Pero el relato empieza a agotarse. Porque ya no hablamos solo de declaraciones políticas o de rumores de pasillo. Hablamos de mensajes, reuniones, nombres propios y una presunta estructura que, según las informaciones conocidas, habría buscado influir en causas judiciales sensibles para el Gobierno y el PSOE.
El partido que llegó al poder prometiendo regeneración aparece ahora atrapado en una sucesión interminable de escándalos: Koldo, Ábalos, Cerdán, Begoña Gómez, el hermano de Sánchez y ahora Leire Díez. Todo bajo el mismo denominador común: el poder socialista defendiéndose a sí mismo mientras exige al resto del país una confianza ciega.
El PSOE, cada vez más cerca del barro que decía combatir
Lo ocurrido en Código 10 deja al PSOE en una posición extremadamente delicada. Ya no basta con apartar a Leire Díez del relato. Ya no basta con decir que no representa al partido. La pregunta es mucho más grave: ¿hasta dónde llegaba la operación y quién la conocía?
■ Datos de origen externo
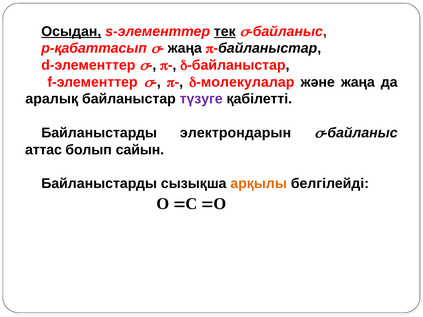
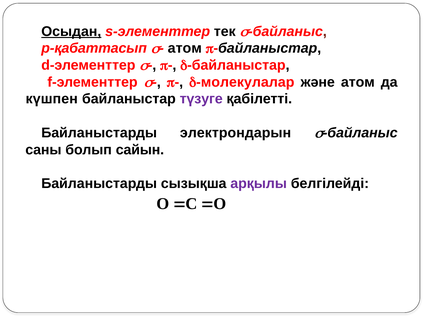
тек underline: present -> none
жаңа at (185, 48): жаңа -> атом
және жаңа: жаңа -> атом
аралық: аралық -> күшпен
аттас: аттас -> саны
арқылы colour: orange -> purple
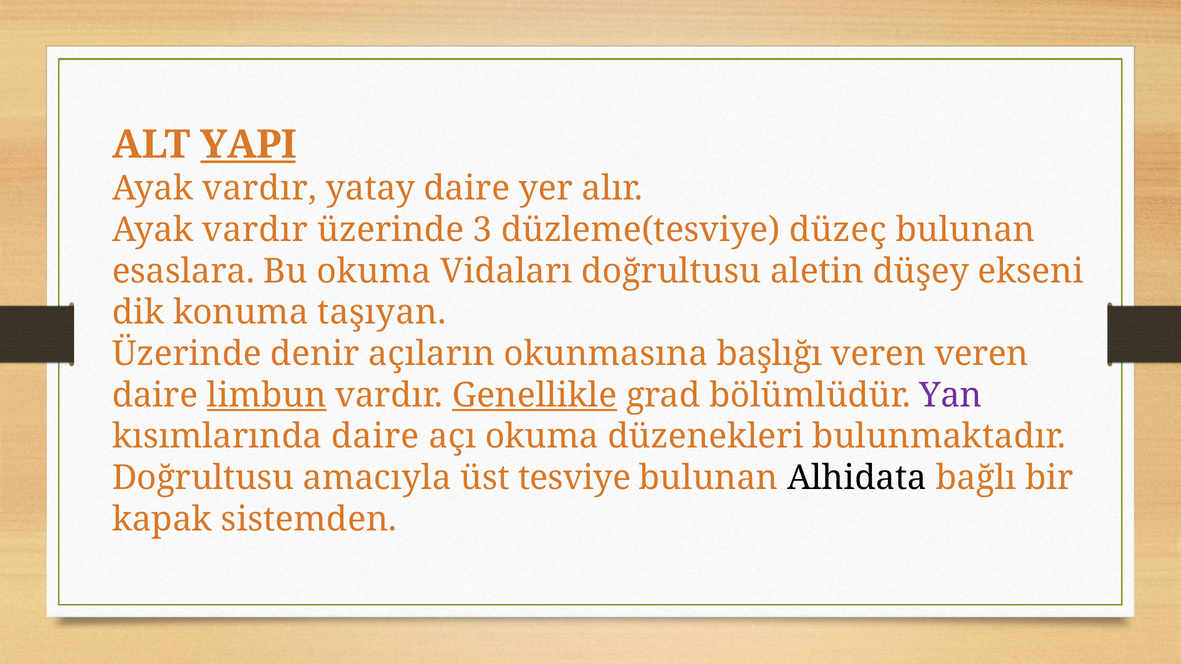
Sánchez lleva años construyendo un muro entre “los buenos” y “los malos”, entre su Gobierno y todos los que se atreven a fiscalizarlo. Pero la entrevista de Leire Díez vuelve a demostrar que ese muro empieza a resquebrajarse desde dentro. Y lo que aparece detrás no es precisamente regeneración democrática, sino el retrato de un PSOE cada vez más hundido en sus propias cloacas.
Ferraz puede intentar cambiar de tema. Puede culpar a la derecha, a los medios o a los jueces. Pero la frase ya está ahí, resonando como una losa política: “Me ha mandado Santos ir”. Y esa frase, para el PSOE, es un problema de primera magnitud.